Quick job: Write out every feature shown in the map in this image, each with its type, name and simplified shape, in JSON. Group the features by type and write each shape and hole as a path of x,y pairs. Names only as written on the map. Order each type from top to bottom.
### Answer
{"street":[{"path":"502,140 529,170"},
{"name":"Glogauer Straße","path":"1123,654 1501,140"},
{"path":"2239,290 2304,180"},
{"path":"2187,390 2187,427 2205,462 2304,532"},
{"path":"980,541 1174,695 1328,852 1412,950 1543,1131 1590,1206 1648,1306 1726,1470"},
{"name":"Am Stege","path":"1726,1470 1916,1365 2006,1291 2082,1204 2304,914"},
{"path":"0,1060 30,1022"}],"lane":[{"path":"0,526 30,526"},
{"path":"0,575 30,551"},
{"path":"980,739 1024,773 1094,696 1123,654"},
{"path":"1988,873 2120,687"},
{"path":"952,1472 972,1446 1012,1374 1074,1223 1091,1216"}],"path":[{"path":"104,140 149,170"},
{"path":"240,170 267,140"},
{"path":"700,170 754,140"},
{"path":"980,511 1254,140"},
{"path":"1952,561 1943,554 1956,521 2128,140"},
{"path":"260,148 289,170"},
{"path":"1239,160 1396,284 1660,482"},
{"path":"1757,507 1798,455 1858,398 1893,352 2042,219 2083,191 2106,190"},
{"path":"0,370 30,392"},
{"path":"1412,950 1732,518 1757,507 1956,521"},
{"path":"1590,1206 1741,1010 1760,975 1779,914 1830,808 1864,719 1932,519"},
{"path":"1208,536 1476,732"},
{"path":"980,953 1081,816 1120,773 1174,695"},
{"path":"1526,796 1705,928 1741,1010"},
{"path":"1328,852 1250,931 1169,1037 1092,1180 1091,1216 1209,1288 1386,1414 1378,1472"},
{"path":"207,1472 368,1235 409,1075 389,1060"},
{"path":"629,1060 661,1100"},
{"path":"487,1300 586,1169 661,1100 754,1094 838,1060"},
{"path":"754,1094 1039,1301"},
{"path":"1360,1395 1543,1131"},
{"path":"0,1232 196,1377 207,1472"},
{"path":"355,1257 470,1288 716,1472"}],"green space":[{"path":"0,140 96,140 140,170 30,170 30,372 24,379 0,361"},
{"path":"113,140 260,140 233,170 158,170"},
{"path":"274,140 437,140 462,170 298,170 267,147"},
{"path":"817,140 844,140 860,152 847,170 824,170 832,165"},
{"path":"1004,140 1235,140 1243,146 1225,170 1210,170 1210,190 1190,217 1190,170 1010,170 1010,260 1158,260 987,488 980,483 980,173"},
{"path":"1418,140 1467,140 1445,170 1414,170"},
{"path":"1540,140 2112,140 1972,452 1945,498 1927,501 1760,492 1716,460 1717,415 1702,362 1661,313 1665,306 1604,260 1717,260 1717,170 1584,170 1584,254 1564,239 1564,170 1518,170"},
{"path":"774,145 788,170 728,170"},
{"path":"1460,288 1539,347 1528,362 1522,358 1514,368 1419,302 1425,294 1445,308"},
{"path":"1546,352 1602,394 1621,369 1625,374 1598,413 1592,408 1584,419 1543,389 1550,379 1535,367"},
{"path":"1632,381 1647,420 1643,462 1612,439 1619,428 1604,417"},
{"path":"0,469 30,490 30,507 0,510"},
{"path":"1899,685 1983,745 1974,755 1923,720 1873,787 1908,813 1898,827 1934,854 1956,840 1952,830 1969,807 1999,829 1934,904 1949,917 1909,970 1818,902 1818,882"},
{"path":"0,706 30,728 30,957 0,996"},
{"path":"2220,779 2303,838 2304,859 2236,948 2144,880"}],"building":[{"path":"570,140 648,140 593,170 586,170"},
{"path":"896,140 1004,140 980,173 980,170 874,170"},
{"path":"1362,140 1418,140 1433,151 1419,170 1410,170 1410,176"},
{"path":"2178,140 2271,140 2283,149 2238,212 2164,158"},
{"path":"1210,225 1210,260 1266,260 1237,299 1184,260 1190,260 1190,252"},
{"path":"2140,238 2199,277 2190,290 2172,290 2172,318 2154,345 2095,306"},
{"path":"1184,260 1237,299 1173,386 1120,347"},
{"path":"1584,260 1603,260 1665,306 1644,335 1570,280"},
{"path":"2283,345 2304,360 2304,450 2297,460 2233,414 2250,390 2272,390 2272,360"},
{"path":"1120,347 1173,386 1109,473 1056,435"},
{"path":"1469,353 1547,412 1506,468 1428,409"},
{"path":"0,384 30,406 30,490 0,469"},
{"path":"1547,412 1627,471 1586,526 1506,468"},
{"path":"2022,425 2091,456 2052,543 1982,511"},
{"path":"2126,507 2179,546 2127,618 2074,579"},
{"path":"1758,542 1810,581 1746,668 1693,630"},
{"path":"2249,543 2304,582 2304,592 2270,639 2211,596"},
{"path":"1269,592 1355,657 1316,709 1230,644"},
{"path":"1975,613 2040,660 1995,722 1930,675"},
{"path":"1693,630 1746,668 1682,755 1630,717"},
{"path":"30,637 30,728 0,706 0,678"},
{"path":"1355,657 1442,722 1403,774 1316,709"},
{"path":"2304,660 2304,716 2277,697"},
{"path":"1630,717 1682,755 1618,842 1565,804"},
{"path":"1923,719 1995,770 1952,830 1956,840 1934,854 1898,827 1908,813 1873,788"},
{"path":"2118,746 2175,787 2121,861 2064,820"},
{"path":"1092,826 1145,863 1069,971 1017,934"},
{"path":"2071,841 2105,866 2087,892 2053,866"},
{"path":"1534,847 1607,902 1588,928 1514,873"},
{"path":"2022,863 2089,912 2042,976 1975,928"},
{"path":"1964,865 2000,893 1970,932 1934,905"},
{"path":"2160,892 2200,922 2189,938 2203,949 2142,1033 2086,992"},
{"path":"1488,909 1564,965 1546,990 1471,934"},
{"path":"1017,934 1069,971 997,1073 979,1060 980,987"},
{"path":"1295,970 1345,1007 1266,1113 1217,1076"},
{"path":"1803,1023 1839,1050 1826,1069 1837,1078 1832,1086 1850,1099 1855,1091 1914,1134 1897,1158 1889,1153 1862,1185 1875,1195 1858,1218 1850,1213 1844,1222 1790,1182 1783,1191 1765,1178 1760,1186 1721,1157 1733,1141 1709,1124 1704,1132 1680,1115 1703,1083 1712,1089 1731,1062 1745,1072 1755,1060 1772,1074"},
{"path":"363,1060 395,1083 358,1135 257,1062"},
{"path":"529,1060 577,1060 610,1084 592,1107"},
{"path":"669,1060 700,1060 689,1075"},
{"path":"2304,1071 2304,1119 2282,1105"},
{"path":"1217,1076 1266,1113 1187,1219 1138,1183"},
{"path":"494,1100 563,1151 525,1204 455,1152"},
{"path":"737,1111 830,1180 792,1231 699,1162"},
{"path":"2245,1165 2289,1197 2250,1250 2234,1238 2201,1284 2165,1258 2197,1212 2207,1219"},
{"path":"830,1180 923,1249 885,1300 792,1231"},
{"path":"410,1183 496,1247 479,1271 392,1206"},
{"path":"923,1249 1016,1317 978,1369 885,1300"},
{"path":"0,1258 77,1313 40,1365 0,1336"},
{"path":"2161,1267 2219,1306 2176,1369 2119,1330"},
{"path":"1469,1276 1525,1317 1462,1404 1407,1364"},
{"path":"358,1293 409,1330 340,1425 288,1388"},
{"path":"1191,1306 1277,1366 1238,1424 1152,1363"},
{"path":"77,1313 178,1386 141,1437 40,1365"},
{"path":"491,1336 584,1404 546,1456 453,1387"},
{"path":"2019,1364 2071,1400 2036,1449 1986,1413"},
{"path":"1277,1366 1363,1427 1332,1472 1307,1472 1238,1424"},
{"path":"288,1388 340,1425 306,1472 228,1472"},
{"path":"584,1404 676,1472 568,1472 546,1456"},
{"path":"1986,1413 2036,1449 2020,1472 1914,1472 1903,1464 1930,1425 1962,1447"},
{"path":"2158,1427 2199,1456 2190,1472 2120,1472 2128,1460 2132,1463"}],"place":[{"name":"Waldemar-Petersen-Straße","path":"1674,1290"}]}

——————

Aim of the exercise –
Please state how many lines in the entries include the string "Straße", giving no more than the number.

Exercise output –
2